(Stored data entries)

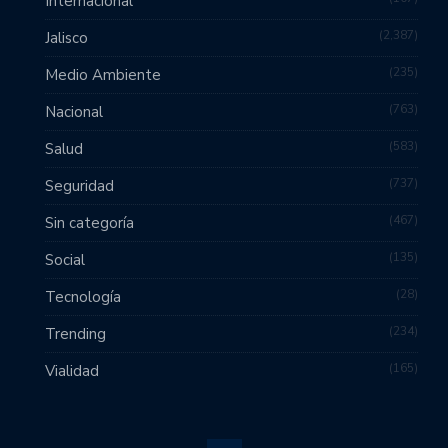
Internacional
2,387
Jalisco
235
Medio Ambiente
763
Nacional
583
Salud
737
Seguridad
467
Sin categoría
135
Social
28
Tecnología
234
Trending
165
Vialidad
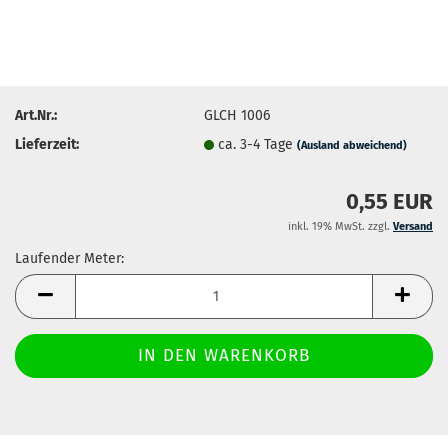
Art.Nr.:
GLCH 1006
Lieferzeit:
ca. 3-4 Tage
(Ausland abweichend)
0,55 EUR
inkl. 19% MwSt. zzgl.
Versand
Laufender Meter:
Laufender
Meter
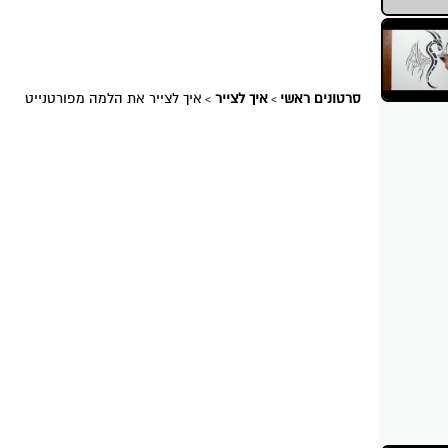
סרטונים ראשי
איך לצייר
איך לצייר את הלמה מפורטנייט
>
>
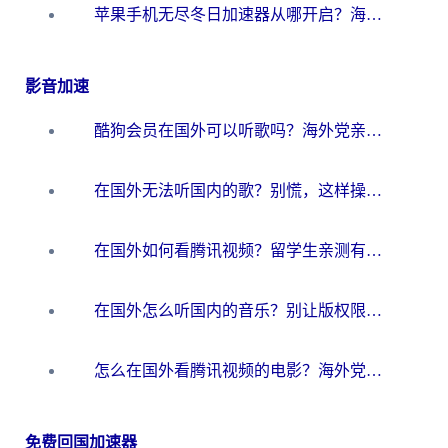
苹果手机无尽冬日加速器从哪开启？海外玩家的冬日生存指南
影音加速
酷狗会员在国外可以听歌吗？海外党亲测有效：3步解决音乐权限难题
在国外无法听国内的歌？别慌，这样操作就能畅听QQ音乐（附亲测加速器推荐）
在国外如何看腾讯视频？留学生亲测有效的回国加速方案
在国外怎么听国内的音乐？别让版权限制断了你的华语歌单
怎么在国外看腾讯视频的电影？海外党亲测有效的回国加速指南
免费回国加速器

# Exercise requirements:
Lines that hold "לצייר" are the ones to copy, so pick each out from the data.

# Exercise result:
איך לצייר
איך לצייר את הלמה מפורטנייט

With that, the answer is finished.